I though the point was an implication that this auditory enhancement may have enabled him to hear voices which were inaudible to those using only the conventional number.

But I did think that calling him an "evangelical", as if that were relevant to his delusional state, was an affront to those of that inclination.

Anthony Bramley-Harker, Watford, Hertfordshire

Lords spiritual

To keep reserved seats for bishops of the Church of England in Parliament is an unnecessary and unpopular compromise in return for House of Lords reform. They will be at a reduced number, from 26 to 12, but in a smaller chamber their proportion is actually increased. These unrepresentative and unelected men should no longer have the right to sit in our legislature on the basis of their position in the Church.

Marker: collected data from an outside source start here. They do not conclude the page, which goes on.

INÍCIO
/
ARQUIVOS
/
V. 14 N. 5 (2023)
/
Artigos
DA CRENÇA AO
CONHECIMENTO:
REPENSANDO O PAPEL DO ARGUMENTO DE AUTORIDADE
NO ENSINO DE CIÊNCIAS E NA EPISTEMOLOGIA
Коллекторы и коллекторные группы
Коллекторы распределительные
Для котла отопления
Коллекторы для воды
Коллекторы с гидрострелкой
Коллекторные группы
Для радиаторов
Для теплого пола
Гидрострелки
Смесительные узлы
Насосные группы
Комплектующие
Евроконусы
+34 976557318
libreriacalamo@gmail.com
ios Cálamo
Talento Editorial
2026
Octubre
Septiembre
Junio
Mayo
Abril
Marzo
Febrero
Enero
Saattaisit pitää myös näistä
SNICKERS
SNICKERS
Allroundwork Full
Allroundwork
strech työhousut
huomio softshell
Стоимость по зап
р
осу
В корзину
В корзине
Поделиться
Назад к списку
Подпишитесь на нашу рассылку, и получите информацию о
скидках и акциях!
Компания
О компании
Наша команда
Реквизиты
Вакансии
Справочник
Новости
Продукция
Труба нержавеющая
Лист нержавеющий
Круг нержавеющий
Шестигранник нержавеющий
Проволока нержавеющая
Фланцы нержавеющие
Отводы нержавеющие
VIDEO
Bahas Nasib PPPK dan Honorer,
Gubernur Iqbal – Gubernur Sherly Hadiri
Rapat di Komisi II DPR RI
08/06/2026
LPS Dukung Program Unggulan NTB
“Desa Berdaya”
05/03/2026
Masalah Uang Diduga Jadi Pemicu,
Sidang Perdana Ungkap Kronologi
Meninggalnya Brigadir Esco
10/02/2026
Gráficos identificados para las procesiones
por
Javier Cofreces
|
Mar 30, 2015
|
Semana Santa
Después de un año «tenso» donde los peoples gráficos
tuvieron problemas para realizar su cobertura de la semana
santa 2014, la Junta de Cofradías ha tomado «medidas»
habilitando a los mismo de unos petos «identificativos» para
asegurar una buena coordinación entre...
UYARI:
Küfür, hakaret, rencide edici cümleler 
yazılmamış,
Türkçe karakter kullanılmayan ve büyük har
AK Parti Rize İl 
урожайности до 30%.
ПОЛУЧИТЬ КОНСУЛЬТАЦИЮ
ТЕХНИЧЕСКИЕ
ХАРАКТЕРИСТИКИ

Naomi Phillips, British Humanist Association, London WC1

Court challenge

Matthew Norman is wrong to say that what enabled John Hemming "to loose a wrecking ball to the High Court" is the lack of a written constitution (Opinion, 25 May). On the contrary, he was able to do so with impunity because of the (written) provision of the Bill of Rights, 1689, that proceedings in Parliament are not to be impeached or questioned in any court or place out of Parliament.

A C Bolger, Stoke-on-Trent

Stop right there

Susie Rushton (24 May) says "huge displays of stationary dominate the entrance" of Waterstones. This is slow-moving stock, I presume.